• PROBLEM DESCRIPTION: In the material below, find every line containing "hora" and copy that line.

• DATASET:
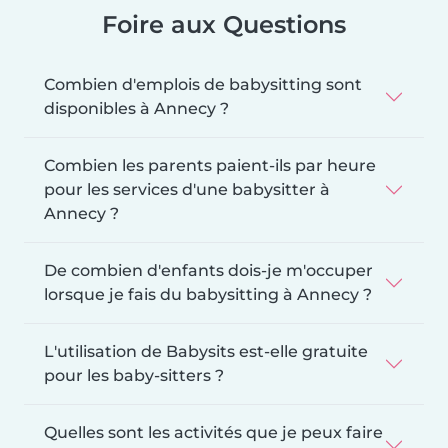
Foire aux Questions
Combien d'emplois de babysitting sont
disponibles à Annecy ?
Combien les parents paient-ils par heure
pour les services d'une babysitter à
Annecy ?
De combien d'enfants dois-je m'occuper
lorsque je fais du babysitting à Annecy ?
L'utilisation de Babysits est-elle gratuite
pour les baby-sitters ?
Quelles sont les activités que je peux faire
--
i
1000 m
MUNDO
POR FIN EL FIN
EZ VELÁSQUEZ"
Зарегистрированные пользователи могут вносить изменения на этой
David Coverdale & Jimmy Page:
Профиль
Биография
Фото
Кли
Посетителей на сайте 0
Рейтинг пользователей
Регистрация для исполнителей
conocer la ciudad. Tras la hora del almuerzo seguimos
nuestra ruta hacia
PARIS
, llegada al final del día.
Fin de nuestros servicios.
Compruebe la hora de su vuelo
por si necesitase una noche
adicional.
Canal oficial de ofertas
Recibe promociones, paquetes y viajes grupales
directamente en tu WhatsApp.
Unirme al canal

• ANSWER TO THE PROBLEM:
conocer la ciudad. Tras la hora del almuerzo seguimos
Compruebe la hora de su vuelo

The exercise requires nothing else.